**Liste des consignes:**
A - Indiquez si chacune des affirmations (i), (ii) et (iii) concorde avec l'article sur La Guerre des prix. Répondez par oui ou non et citez les mots décisifs de l'article.
(i) Anthony Dechaux a coécrit le film avec Maël Piriou.
(ii) Le personnage joué par Ana Girardot cherche à aider sa sœur.
(iii) Olivier Gourmet interprète un responsable politique.
B - Rédigez la suite de l'article sur La Guerre des prix en partant de sa dernière phrase.

La Guerre des prix : un thriller agricole qui bouscule les consciences
Vous ne regarderez plus jamais les rayons de yaourts de la même manière après avoir découvert La Guerre des prix. Pour son premier long métrage coécrit avec Maël Piriou, Anthony Dechaux nous plonge dans les coulisses opaques des centrales d'achat de la grande distribution. Le film suit le parcours d'une jeune femme issue d'une famille d'éleveurs, interprétée avec brio par Ana Girardot, qui tente de réformer ce système de l'intérieur pour venir en aide à son frère agriculteur, victime de tarifs injustes.
Ana Girardot, une héroïne moderne du monde agricole
« Je voulais une actrice capable de moderniser l'image du monde agricole », explique Anthony Dechaux. « Ana Girardot possède cette sensibilité et cette détermination qui correspondent parfaitement aux différentes facettes de son personnage ». Dans le film, elle affronte ses supérieurs hiérarchiques, incarnés par l'excellent Olivier Gourmet, mais aussi des politiques et certains agriculteurs, car ses idéaux se heurtent rapidement à la dure réalité d'un système impitoyable.

**Données extraites:**
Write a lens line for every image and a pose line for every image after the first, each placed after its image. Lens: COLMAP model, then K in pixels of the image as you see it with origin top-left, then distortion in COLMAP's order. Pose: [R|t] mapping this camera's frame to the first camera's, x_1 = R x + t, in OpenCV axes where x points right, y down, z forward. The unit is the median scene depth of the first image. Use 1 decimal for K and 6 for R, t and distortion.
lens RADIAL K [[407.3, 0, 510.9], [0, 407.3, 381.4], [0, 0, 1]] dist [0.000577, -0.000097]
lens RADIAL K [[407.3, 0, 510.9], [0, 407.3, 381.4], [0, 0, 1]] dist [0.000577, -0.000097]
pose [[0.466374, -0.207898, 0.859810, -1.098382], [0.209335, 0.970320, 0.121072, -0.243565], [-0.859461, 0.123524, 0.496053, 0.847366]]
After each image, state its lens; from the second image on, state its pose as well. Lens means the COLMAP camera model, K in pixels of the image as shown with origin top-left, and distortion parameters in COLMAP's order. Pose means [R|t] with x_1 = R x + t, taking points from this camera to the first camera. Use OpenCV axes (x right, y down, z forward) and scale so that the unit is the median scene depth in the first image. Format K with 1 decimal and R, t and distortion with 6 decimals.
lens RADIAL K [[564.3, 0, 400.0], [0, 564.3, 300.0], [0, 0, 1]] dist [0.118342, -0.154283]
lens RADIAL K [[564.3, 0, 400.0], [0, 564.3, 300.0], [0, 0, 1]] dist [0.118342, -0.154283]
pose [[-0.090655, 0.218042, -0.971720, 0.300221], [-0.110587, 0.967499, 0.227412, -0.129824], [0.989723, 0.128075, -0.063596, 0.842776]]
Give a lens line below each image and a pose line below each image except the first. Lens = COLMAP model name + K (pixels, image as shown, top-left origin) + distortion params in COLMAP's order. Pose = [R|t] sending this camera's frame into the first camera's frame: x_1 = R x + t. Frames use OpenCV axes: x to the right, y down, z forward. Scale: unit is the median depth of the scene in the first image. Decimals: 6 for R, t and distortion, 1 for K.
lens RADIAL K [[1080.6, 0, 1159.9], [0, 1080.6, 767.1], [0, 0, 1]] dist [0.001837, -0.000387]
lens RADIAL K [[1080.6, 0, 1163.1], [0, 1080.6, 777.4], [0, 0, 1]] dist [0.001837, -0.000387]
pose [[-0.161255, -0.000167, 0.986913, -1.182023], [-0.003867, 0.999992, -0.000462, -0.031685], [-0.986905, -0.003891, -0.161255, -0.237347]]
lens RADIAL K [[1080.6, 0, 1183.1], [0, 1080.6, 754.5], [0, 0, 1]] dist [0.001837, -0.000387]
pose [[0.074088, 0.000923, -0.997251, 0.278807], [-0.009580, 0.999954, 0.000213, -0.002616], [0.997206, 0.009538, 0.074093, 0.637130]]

**Vos réponses:**
A -
(i) Oui : « Pour son premier long métrage coécrit avec Maël Piriou ».
(ii) Non : « pour venir en aide à son frère agriculteur ».
(iii) Non : « ses supérieurs hiérarchiques, incarnés par l'excellent Olivier Gourmet ».

B -
Le yaourt, symbole des dérives de la grande distribution
Anthony Dechaux a choisi le yaourt comme exemple emblématique de la « guerre des prix » qu'il dénonce. « La filière laitière représente parfaitement les défis de l'agriculture française, avec ses nombreuses crises », souligne-t-il. « Le yaourt étant l'un des produits les plus vendus en supermarché, il constitue un support idéal pour illustrer mon propos ». Ces petits pots font l'objet de tractations et parfois de chantages dont les consommateurs ignorent tout. « Tout cela reste très confidentiel », confie le réalisateur. « J'ai rencontré des difficultés pour trouver des témoins, car beaucoup craignaient des représailles économiques ».
Une réalité parfois adoucie pour être crédible
Malgré ces obstacles, Anthony Dechaux a mené un travail minutieux pour coller à la réalité, tout en reconnaissant avoir parfois atténué certains aspects. « J'ai modéré certains éléments dans le film pour éviter la caricature et garder la crédibilité auprès du public », explique-t-il. « On m'a rapporté des anecdotes incroyables, comme des ordinateurs jetés par les fenêtres lors de négociations. La situation semble même s'aggraver avec le temps ».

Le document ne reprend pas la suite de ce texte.